[Entries taken from a collection]
=== Section Start ===

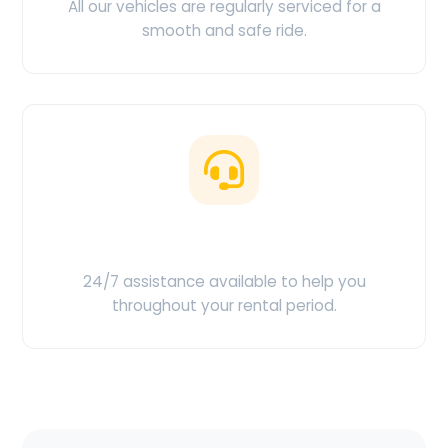
All our vehicles are regularly serviced for a
smooth and safe ride.
Customer Support
24/7 assistance available to help you
throughout your rental period.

=== Section End ===

Task instructions. Print the data word for word and omit the pictures.

Answer area.
All our vehicles are regularly serviced for a
smooth and safe ride.
Customer Support
24/7 assistance available to help you
throughout your rental period.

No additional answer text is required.